The Arm is a result of more than 10 years of research and design by Craig and his friends at Toby’s Cycle Works (a local bike frame building shop) in Vancouver, BC. It has been tested on the toughest mountain biking trails that British Columbia has to offer. While it was initially designed for mountain biking, others, like Roberts, are showing interest in using The Arm for other applications, such as motocross, snowmobiling and ATVing.

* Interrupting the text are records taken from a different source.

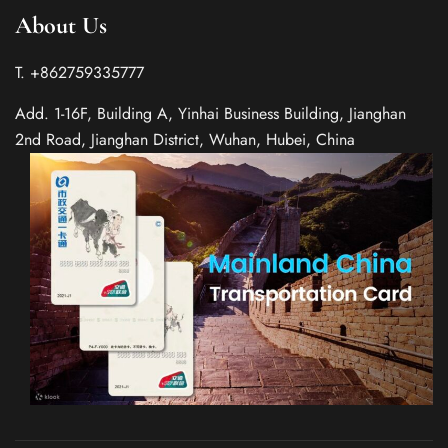
About Us
T. +862759335777
Add. 1-16F, Building A, Yinhai Business Building, Jianghan
2nd Road, Jianghan District, Wuhan, Hubei, China
Spanish
Italian
German
French
Russian
Japanese
Korean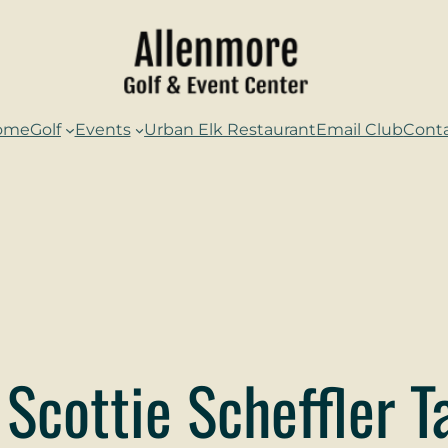
ome
Golf
Events
Urban Elk Restaurant
Email Club
Cont
 Scottie Scheffler 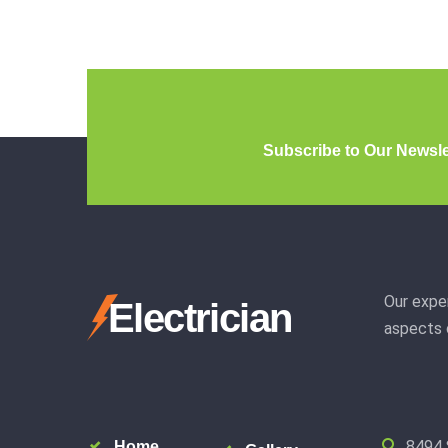
Subscribe to Our Newsle
Our exper
Electrician
aspects o
8494 
Home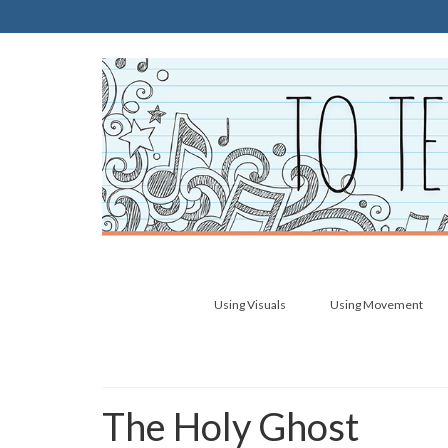
Using Visuals
Using Movement
The Holy Ghost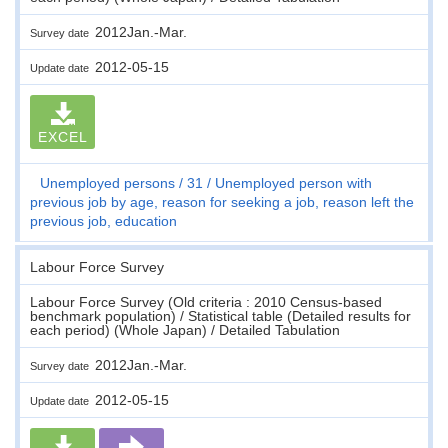
2012Jan.-Mar.
Survey date
2012-05-15
Update date
EXCEL
Unemployed persons
31
Unemployed person with
previous job by age, reason for seeking a job, reason left the
previous job, education
Labour Force Survey
Labour Force Survey (Old criteria : 2010 Census-based
benchmark population) / Statistical table (Detailed results for
each period) (Whole Japan) / Detailed Tabulation
2012Jan.-Mar.
Survey date
2012-05-15
Update date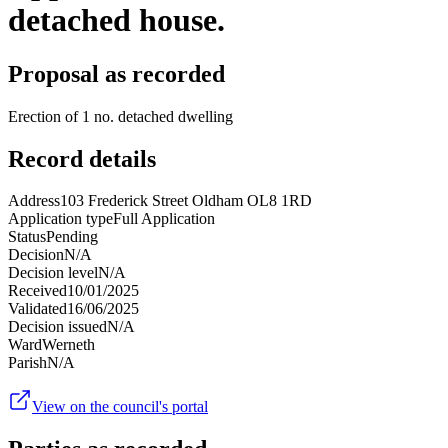
detached house.
Proposal as recorded
Erection of 1 no. detached dwelling
Record details
Address
103 Frederick Street Oldham OL8 1RD
Application type
Full Application
Status
Pending
Decision
N/A
Decision level
N/A
Received
10/01/2025
Validated
16/06/2025
Decision issued
N/A
Ward
Werneth
Parish
N/A
View on the council's portal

Built to mimic the human arm and machined of titanium and alloy, the Arm offers cutting edge technology and high performance. The Arm has three unique features: a Fox Racing Shox custom tuned compression dampened elbow, an easy connect/disconnect system and adjustable angles. These features allow Craig the control and functional positioning to execute such skills as lifting the front wheel of his bike over logs, riding elevated 4-inch wide planks, lofting the bike, climbing hills and nailing heart stopping technical descents. Kevin Tissue, a mechanical engineer, helped design the latest Arm (about the 10th generation unit).
Now in his last year of residency at the University of Utah, Craig will graduate in June, 2004, in Physical Medicine and Rehabilitation. He is working on a pediatric version of the Arm, a tool hand and a heavy duty harness.